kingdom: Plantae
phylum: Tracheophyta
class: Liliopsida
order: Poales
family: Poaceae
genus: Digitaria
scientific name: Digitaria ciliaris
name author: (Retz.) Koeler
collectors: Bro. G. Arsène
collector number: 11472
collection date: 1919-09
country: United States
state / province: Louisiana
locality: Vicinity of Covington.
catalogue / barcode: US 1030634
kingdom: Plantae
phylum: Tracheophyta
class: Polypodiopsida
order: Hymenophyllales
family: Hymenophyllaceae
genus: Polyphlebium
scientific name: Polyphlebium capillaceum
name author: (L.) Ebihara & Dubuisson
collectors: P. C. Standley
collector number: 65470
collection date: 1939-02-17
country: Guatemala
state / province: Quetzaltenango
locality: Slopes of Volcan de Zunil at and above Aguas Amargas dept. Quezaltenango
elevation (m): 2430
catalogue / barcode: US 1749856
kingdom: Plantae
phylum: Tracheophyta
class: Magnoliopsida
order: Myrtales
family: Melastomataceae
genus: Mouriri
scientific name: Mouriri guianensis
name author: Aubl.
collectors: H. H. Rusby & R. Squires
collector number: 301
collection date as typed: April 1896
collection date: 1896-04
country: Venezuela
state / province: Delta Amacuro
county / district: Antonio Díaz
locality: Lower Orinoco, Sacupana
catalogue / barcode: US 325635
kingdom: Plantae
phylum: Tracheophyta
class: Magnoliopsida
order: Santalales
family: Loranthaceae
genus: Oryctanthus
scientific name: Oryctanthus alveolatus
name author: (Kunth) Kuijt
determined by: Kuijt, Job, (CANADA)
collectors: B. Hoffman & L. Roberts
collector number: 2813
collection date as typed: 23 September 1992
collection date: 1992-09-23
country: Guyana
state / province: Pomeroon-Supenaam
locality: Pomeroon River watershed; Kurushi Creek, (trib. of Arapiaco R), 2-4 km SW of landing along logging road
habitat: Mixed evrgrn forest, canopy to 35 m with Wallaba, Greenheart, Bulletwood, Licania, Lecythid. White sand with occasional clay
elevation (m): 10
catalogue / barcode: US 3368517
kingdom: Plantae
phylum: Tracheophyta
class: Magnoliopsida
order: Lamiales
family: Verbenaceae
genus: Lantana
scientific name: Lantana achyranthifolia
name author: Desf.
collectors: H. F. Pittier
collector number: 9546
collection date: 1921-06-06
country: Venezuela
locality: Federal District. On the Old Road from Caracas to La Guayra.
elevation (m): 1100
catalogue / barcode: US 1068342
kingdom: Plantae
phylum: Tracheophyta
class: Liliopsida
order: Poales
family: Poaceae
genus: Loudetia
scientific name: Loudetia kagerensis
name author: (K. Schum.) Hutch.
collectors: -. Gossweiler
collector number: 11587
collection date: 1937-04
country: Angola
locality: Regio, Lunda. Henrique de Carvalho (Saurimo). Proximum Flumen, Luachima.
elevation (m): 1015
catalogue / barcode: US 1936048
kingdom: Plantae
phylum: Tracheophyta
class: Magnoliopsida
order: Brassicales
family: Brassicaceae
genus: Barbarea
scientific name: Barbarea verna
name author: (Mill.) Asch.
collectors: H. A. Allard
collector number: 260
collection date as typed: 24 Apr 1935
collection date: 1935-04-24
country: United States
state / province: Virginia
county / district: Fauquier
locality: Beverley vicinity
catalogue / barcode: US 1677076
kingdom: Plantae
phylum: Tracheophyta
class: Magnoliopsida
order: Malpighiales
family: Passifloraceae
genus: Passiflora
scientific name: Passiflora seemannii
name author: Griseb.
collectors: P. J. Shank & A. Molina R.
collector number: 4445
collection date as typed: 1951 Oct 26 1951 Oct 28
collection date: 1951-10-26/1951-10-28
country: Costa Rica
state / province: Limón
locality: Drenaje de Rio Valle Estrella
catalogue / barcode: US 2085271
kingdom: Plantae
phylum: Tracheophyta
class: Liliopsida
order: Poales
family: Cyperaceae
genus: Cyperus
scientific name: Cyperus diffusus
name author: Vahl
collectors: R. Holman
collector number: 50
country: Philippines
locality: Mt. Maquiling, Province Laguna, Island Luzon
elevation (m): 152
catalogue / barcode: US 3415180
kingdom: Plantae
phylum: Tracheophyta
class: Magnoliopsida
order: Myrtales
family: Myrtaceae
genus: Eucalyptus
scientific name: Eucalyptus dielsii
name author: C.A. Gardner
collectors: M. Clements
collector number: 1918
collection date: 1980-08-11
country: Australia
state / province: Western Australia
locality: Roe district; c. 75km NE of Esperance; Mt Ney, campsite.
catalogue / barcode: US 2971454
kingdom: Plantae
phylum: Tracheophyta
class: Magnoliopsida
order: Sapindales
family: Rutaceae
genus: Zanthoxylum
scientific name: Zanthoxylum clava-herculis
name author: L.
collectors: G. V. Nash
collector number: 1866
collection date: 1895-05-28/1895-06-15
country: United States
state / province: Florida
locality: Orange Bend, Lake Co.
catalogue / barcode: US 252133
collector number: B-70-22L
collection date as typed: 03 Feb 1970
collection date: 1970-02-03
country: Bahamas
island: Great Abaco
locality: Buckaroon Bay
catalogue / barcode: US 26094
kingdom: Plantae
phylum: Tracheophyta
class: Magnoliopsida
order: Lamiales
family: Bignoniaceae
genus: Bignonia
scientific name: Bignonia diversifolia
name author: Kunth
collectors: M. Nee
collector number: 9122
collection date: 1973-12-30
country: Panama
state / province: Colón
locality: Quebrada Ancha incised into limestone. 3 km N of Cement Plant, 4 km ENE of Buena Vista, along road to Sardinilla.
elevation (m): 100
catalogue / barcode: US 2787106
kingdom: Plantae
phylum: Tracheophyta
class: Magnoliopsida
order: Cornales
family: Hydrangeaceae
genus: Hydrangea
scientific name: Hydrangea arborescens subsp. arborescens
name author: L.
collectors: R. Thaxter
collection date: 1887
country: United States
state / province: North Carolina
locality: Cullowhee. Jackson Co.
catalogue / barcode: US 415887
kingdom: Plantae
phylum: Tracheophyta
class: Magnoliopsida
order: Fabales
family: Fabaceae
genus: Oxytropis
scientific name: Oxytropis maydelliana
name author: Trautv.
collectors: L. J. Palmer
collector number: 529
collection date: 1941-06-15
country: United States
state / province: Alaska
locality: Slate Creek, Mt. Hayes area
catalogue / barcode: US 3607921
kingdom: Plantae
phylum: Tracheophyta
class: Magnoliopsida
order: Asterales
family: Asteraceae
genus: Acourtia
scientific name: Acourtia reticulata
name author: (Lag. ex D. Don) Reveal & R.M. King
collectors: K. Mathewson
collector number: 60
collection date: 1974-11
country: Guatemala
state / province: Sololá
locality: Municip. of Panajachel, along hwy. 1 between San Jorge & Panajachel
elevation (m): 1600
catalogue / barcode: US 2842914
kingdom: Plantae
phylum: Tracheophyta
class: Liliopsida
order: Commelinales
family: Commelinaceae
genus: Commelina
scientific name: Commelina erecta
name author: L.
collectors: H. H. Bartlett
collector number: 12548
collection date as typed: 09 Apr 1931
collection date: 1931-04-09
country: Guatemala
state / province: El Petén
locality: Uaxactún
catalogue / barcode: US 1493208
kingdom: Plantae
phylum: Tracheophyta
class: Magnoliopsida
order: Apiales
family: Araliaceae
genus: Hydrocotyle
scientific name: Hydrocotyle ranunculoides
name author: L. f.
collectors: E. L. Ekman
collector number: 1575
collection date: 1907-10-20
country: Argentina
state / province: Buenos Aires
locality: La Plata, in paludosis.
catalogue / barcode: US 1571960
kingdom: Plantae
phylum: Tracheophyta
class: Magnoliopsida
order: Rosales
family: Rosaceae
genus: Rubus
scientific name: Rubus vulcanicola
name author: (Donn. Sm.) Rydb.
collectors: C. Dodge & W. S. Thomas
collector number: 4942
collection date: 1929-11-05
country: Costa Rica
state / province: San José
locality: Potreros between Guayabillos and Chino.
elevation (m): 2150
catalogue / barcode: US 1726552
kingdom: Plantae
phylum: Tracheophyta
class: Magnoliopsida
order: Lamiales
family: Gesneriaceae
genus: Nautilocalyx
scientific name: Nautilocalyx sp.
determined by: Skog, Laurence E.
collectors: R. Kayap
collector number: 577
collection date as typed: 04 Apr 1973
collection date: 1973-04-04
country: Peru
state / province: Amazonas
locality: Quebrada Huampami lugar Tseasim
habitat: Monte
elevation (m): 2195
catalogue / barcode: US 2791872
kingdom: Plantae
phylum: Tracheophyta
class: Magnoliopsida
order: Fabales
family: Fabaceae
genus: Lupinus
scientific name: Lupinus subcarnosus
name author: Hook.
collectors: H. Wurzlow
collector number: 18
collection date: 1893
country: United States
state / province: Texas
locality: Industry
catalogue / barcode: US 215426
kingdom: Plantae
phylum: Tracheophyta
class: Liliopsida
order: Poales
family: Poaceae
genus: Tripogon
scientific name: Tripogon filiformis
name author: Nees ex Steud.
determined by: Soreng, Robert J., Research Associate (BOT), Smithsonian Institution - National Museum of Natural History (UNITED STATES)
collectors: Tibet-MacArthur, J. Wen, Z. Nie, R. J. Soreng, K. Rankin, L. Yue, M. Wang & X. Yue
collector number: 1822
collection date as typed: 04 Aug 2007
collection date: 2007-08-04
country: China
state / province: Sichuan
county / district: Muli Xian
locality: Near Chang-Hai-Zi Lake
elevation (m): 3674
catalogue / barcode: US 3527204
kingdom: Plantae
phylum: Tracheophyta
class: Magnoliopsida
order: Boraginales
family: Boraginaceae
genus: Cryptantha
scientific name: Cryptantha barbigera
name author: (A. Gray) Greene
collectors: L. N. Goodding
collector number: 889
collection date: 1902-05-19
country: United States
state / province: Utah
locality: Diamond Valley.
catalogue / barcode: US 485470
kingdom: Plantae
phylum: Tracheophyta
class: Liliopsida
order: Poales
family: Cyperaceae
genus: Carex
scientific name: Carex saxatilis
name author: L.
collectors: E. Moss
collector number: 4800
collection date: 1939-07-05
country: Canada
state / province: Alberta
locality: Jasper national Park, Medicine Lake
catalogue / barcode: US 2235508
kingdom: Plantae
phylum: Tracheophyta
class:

:: Goal of the exercise ::
Change "locality" to "site" in the lines of the records between the line holding "state / province: Louisiana" and the line holding "determined by: Kuijt, Job, (CANADA)", inclusive, and write out only those lines with nothing else altered.

:: Solution below ::
state / province: Louisiana
site: Vicinity of Covington.
catalogue / barcode: US 1030634
kingdom: Plantae
phylum: Tracheophyta
class: Polypodiopsida
order: Hymenophyllales
family: Hymenophyllaceae
genus: Polyphlebium
scientific name: Polyphlebium capillaceum
name author: (L.) Ebihara & Dubuisson
collectors: P. C. Standley
collector number: 65470
collection date: 1939-02-17
country: Guatemala
state / province: Quetzaltenango
site: Slopes of Volcan de Zunil at and above Aguas Amargas dept. Quezaltenango
elevation (m): 2430
catalogue / barcode: US 1749856
kingdom: Plantae
phylum: Tracheophyta
class: Magnoliopsida
order: Myrtales
family: Melastomataceae
genus: Mouriri
scientific name: Mouriri guianensis
name author: Aubl.
collectors: H. H. Rusby & R. Squires
collector number: 301
collection date as typed: April 1896
collection date: 1896-04
country: Venezuela
state / province: Delta Amacuro
county / district: Antonio Díaz
site: Lower Orinoco, Sacupana
catalogue / barcode: US 325635
kingdom: Plantae
phylum: Tracheophyta
class: Magnoliopsida
order: Santalales
family: Loranthaceae
genus: Oryctanthus
scientific name: Oryctanthus alveolatus
name author: (Kunth) Kuijt
determined by: Kuijt, Job, (CANADA)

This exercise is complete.